The analysis of the first interview characterized the individual center profiles. The survey revealed that in 2017/2018, 94.5% of the patients treated by a headache specialist have been referred by a healthcare professional and only 15.7% of these patients were then referred back to their allocator or another center. For more than a quarter (28.2%) of the migraine patients medical care was provided by joint treatment by the allocating physician and the headache specialist (Fig. 1).
More than two thirds of the patients (68.6%) that were referred to headache specialists were referred by a general practitioner and every tenth patient (9.9%) by another neurologist. Referral by other health care professionals account for only 20.9% of the remaining referrals (Fig. 2).
Altogether, 41.6% of the migraine patients at headache specialists were receiving a prophylactic migraine treatment during that time (Fig.
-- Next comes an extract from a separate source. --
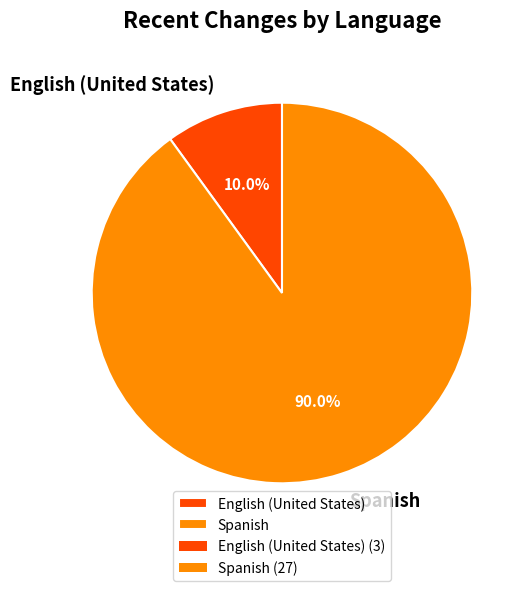

What portion of the pie excludes English (United States)?

90.0%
S1, supplementary information). 17.9% of their patients had discontinued and stopped treatment with a migraine prophylaxis.
About half (53.1%) of the patients receiving a prophylactic treatment were on their first medication, one third (31.8%) on their second medication, and one sixth (16.6%) on their third prophylactic migraine treatment (Fig. 3).
More than half of the physicians (58.0%) considered frequency and intensity of migraine attacks as the most important factors influencing their decision to initiate prophylactic migraine treatment. Impairment of quality of life (33.6%) and prior or concomitant diseases (28.6) were also considered as important by some of the physicians. Other factors like the patient wish or an insufficient response to acute treatment seem to play subordinate roles (Fig. 4A).
For the choice among the established prophylactic migraine treatments in 2017/2018, more than half (52.1%) of the physicians considered prior or concomitant diseases and the physical constitution of the patient as key factors. However, about one quarter to one third of the physicians stated also patient preferences and patient circumstances (33.6%), adverse events and interactions (27.7%), demographics (26.1%) and prior or concomitant medications (24.4%) as important factors for their choice of a particular prophylactic treatment (Fig. 4B).
Overall, most of the patients received beta-blockers (45.5%), while 28.1% received anticonvulsants and 17.0% antidepressants as first prophylactic treatment. If the first prophylactic treatment was insufficient and considered a so-called treatment failure, these particular medications were used in different sequences as second or third prophylactic treatment. With increasing number of prophylactic treatment failures, the proportion of patients receiving calcium antagonists increased approximately 2-fold from first (6.0%) to third prophylactic treatment (12.8%). In line with this, the proportion of patients receiving other prophylactic treatments, like botulinum toxin increased substantially with increasing number of prophylactic treatment failures and was almost ten-fold higher after failure of the third prophylactic treatment compared to end of the first prophylactic option (2.0% vs. 19.8%) (Fig. 5).
Upon discontinuation of the first migraine prophylaxis, 42.9% of the patients switched substance class, 34.4% switched to acute therapy alone and only 23.2% switched to another drug within substance class. The more prophylactic treatments fail, the lower the proportion of patients receiving drugs of the same substance class. Compared to first prophylactic treatment, there was a more than 50% decrease in the proportion of patients receiving a different drug from a certain substance class after discontinuation of third prophylactic treatment (23.2% vs. 10.3%). Conversely, the proportion of patients switching acute therapy alone steadily increased with increasing number of prophylactic migraine treatment failures, i.e. from 34.4% after end of first, up to 42.5% after end of third prophylactic migraine treatment. Summarizing, whereas after discontinuation of first prophylactic migraine treatment, switch of substance class seems to be the method of choice, it is rather switching to acute therapy after discontinuing the third prophylactic treatment (Fig. 6).
The majority of the surveyed physicians considered prophylactic treatment options available before monoclonal antibodies targeting the CGRP pathway came onto the market, as not sufficient. In this regard in 2017/2018, over 90.7% of the participating physicians stated a high to very high need for novel prophylactic migraine treatments including monoclonal antibodies (Fig. S2, supplementary information).